All right, Elliott, let's see what you can do.
Arconic Inc., the metal-parts maker that Elliott Management Corp. tangled with in a particularly hostile proxy fight earlier this year, announced on Monday that it had finally hired a new CEO. Chip Blankenship, a General Electric Co. veteran, will take the job.
Elliott "strongly" approves, but shares of Arconic fell as much as 10 percent. That in part has to do with the disappointing third-quarter earnings it announced concurrently. But I also wonder whether it's not a great time to have GE in your headlines. The industrial giant's cash crunch and colossal earnings miss have undermined its status as a standard of operational excellence. Not to mention expertise from inside a conglomerate may not be the "get" it once was amid the industrial sector's breakup fever.
It's worth noting that Blankenship spent much of his career at GE's jet-engine business, one of the parts of the company that's doing well right now. So investors should give him the benefit of the doubt. But beyond the GE overhang, his appointment puts a spotlight on the fact that it's now been six months since former Arconic CEO Klaus Kleinfeld was ousted and five months since Elliott secured a settlement that gave it three board seats and a hand in reviewing CEO candidates. And there's not a lot to show for all that upheaval yet.
A goal to cut $100 million in overhead costs this year and a special investor meeting scheduled for next month to approve Arconic's reincorporation to the more shareholder-friendly state of Delaware have Elliott's fingerprints on them. At the end of last week, the stock was up a respectable 20 percent since news of Elliott's proxy fight broke in January.
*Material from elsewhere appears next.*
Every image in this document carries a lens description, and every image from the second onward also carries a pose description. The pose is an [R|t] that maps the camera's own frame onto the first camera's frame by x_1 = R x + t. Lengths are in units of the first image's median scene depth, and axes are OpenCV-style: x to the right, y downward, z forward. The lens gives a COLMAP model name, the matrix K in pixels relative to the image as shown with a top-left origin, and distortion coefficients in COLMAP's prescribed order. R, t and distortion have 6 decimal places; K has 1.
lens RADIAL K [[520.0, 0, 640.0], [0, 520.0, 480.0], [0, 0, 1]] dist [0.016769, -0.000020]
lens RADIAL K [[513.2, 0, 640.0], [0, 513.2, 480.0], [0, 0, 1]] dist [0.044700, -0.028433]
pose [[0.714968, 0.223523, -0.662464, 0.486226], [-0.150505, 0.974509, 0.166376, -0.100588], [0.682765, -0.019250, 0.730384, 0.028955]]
But after Monday's drop, it's now tracking below the S&P 500's gain of about 12 percent during the same stretch.
The earnings shortfall can be blamed in large part on an accounting-related charge and the impact of higher raw material costs. Arconic expects those factors to do damage to its fourth-quarter numbers as well, although it maintained its full-year EPS guidance. Also concerning were the higher-than-expected costs associated with ramping up production of components for new jet-engine models.
Higher material costs aren't unique to Arconic. They're a big watch item for all industrial companies as analysts wait to see if companies are able to raise prices enough to offset the impact amid a recovery in spending. And it's also not the only company grappling with higher engine rollout costs (ahem, United Technologies Corp.) But these challenges also weren't completely unforseen.
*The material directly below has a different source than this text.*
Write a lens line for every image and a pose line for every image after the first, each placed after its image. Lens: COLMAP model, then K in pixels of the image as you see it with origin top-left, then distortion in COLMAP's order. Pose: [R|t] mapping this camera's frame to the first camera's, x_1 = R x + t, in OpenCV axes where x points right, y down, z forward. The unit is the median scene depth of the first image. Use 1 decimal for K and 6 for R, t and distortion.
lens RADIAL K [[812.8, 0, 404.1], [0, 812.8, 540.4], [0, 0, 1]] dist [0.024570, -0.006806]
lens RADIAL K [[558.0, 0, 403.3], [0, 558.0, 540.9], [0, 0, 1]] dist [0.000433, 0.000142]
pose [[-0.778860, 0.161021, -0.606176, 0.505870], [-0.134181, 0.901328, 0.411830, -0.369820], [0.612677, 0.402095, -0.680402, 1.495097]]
Meanwhile, Boeing Co. and Airbus SE are pressuring suppliers like Arconic to cut their prices at the same time customers like GE and United Technologies are looking to eventually in-source a lot of their components manufacturing with 3D printing.
It's still early days. The uncertainty over the CEO decision hasn't helped things. But the onus is on Elliott and its approved management to prove they do in fact have better ideas for handling these hurdles than the old team and to deliver the value creation that was promised in the proxy fight.